▸ Work instruction
Could you transcribe each record below exactly as written, setting the pictures aside?

▸ Input for this task

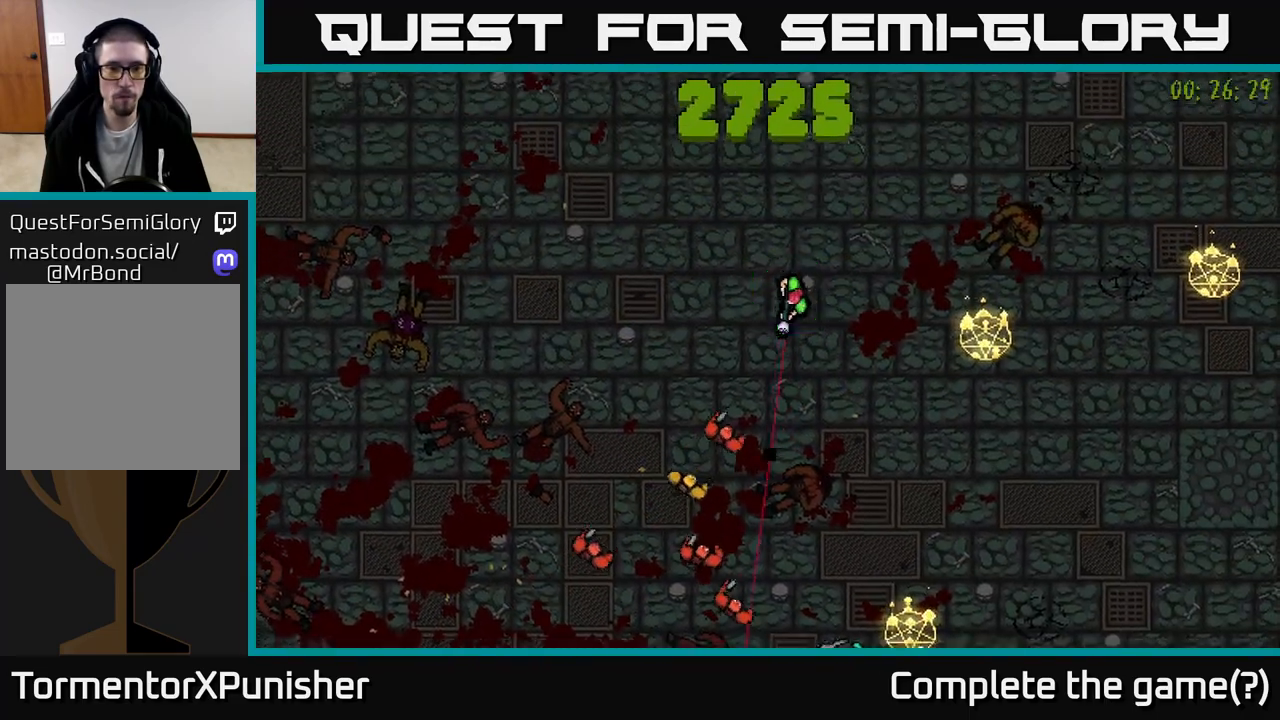
{"buttons": [], "left_stick": "left", "right_stick": "down-right", "events": [[67, "left_stick", "left"], [217, "left_stick", "down-left"], [283, "L2", "down"], [333, "left_stick", "left"], [417, "L2", "up"], [467, "right_stick", "down-right"]]}
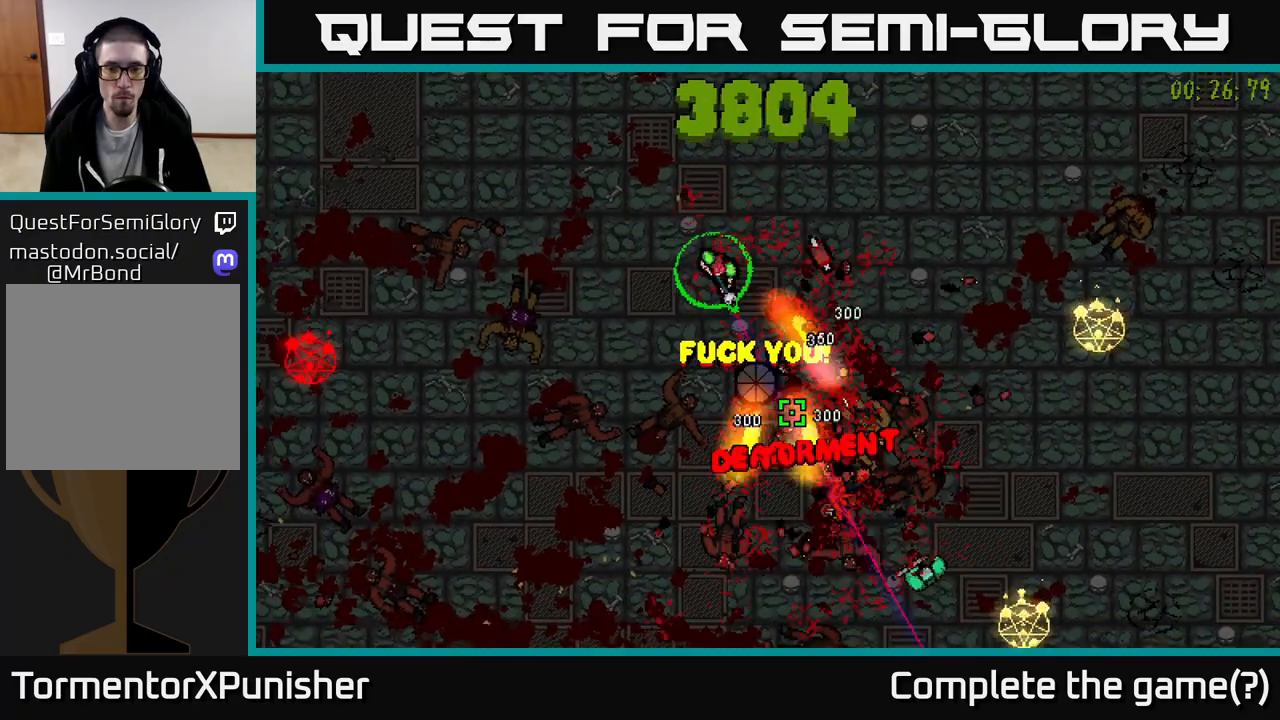
{"buttons": [], "left_stick": "down", "right_stick": "right", "events": [[33, "left_stick", "down-left"], [350, "right_stick", "right"], [383, "left_stick", "down"]]}
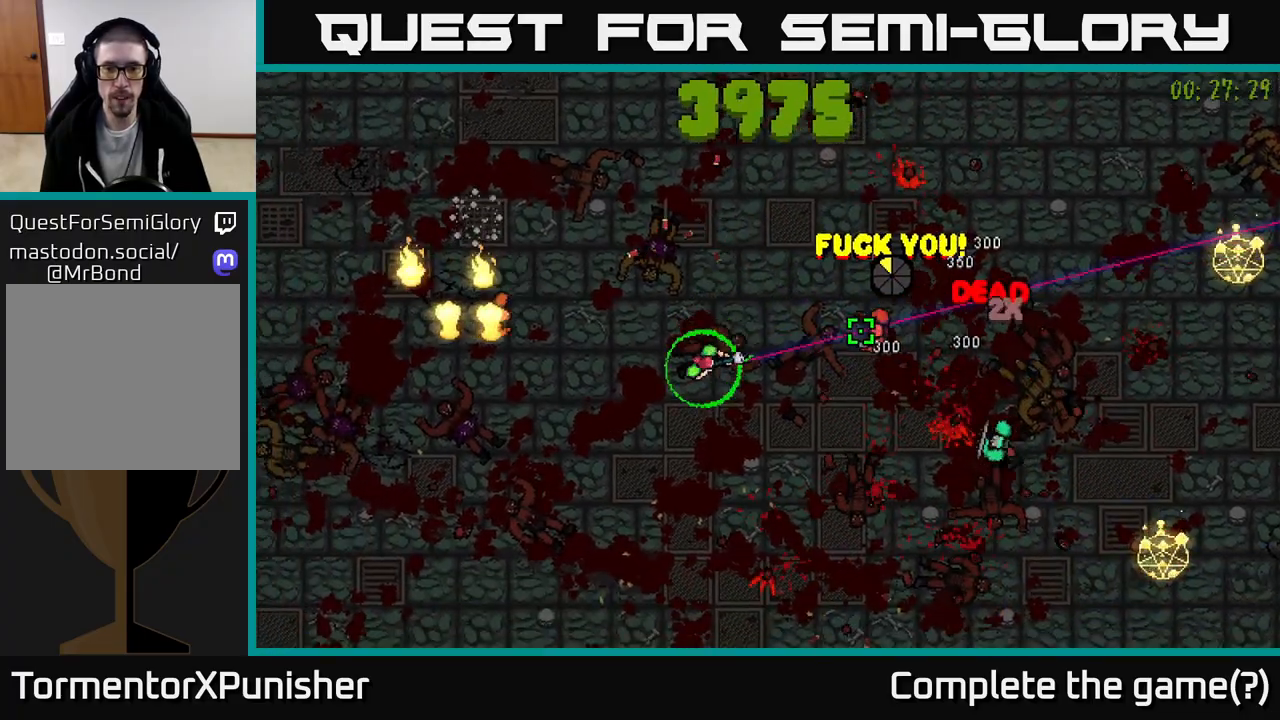
{"buttons": ["R2"], "left_stick": "left", "right_stick": "up", "events": [[33, "R2", "down"], [133, "left_stick", "down-left"], [150, "R2", "up"], [350, "right_stick", "up"], [433, "R2", "down"], [433, "left_stick", "left"]]}
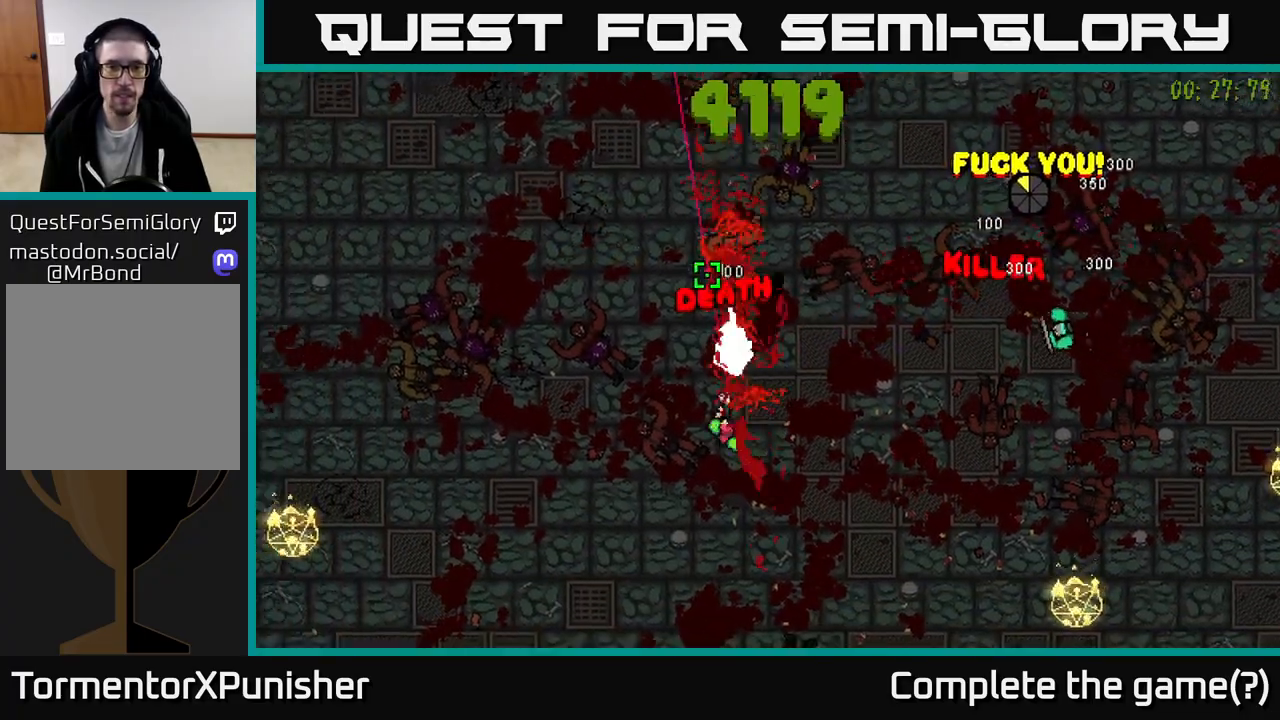
{"buttons": [], "left_stick": "up-right", "right_stick": "right", "events": [[67, "R2", "up"], [133, "right_stick", "up-right"], [167, "left_stick", "up-left"], [283, "right_stick", "right"], [367, "R2", "down"], [400, "left_stick", "up-right"], [483, "R2", "up"]]}
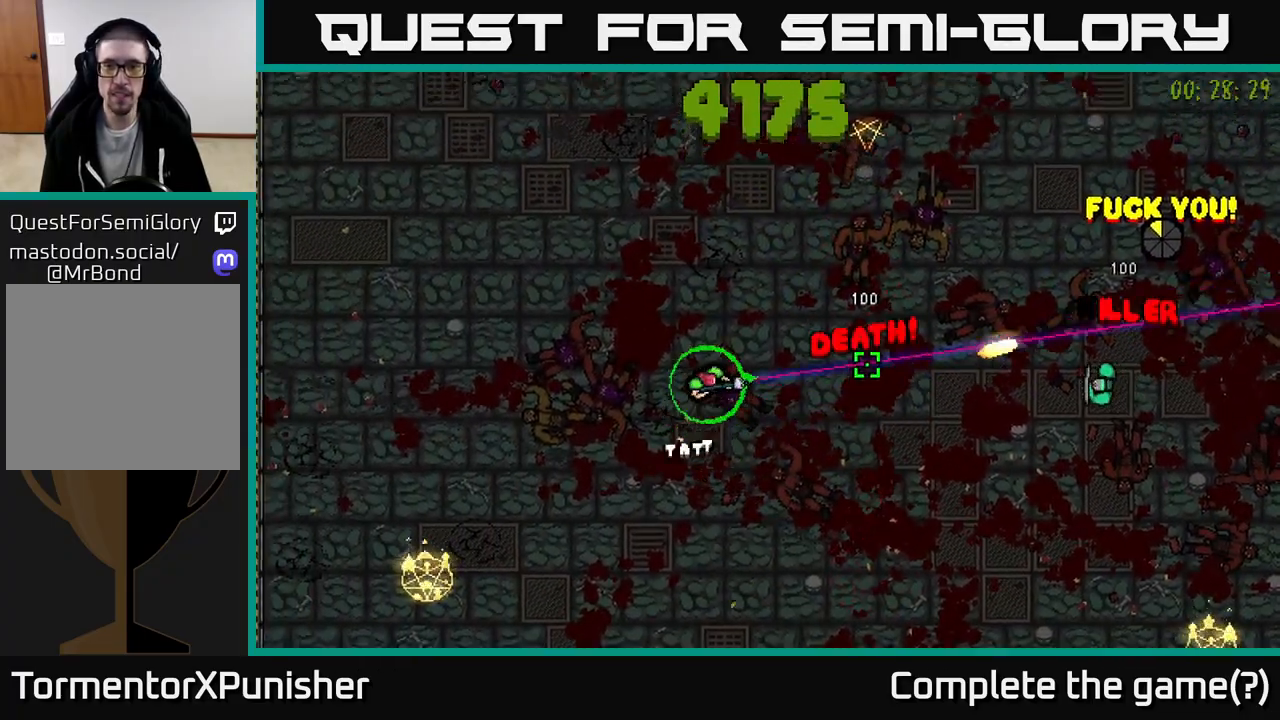
{"buttons": ["R2"], "left_stick": "down-left", "right_stick": "up-right", "events": [[183, "left_stick", "up-left"], [217, "R2", "down"], [283, "left_stick", "down-left"], [400, "R2", "up"], [433, "right_stick", "up-right"], [483, "R2", "down"]]}
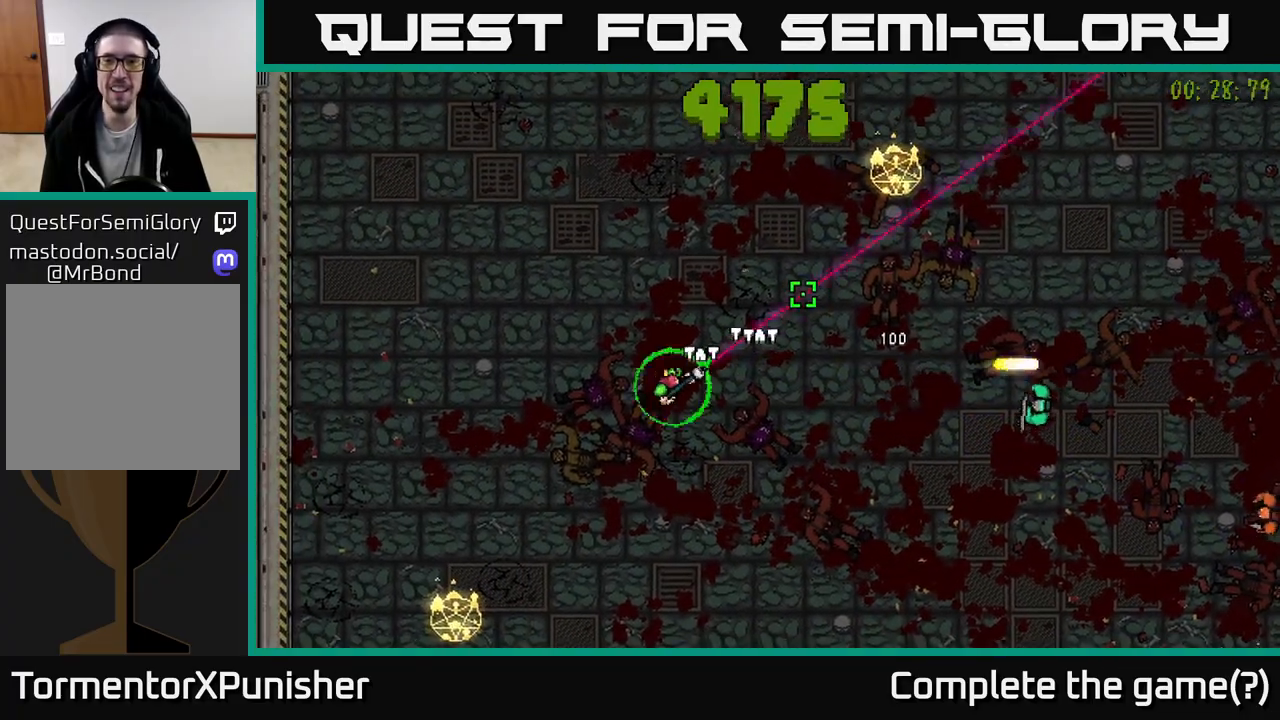
{"buttons": [], "left_stick": "down-right", "right_stick": "right", "events": [[17, "left_stick", "down"], [150, "left_stick", "down-right"], [367, "R2", "up"], [367, "right_stick", "right"]]}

▸ Finished task
{"buttons": [], "left_stick": "left", "right_stick": "down-right", "events": [[67, "left_stick", "left"], [217, "left_stick", "down-left"], [283, "L2", "down"], [333, "left_stick", "left"], [417, "L2", "up"], [467, "right_stick", "down-right"]]}
{"buttons": [], "left_stick": "down", "right_stick": "right", "events": [[33, "left_stick", "down-left"], [350, "right_stick", "right"], [383, "left_stick", "down"]]}
{"buttons": ["R2"], "left_stick": "left", "right_stick": "up", "events": [[33, "R2", "down"], [133, "left_stick", "down-left"], [150, "R2", "up"], [350, "right_stick", "up"], [433, "R2", "down"], [433, "left_stick", "left"]]}
{"buttons": [], "left_stick": "up-right", "right_stick": "right", "events": [[67, "R2", "up"], [133, "right_stick", "up-right"], [167, "left_stick", "up-left"], [283, "right_stick", "right"], [367, "R2", "down"], [400, "left_stick", "up-right"], [483, "R2", "up"]]}
{"buttons": ["R2"], "left_stick": "down-left", "right_stick": "up-right", "events": [[183, "left_stick", "up-left"], [217, "R2", "down"], [283, "left_stick", "down-left"], [400, "R2", "up"], [433, "right_stick", "up-right"], [483, "R2", "down"]]}
{"buttons": [], "left_stick": "down-right", "right_stick": "right", "events": [[17, "left_stick", "down"], [150, "left_stick", "down-right"], [367, "R2", "up"], [367, "right_stick", "right"]]}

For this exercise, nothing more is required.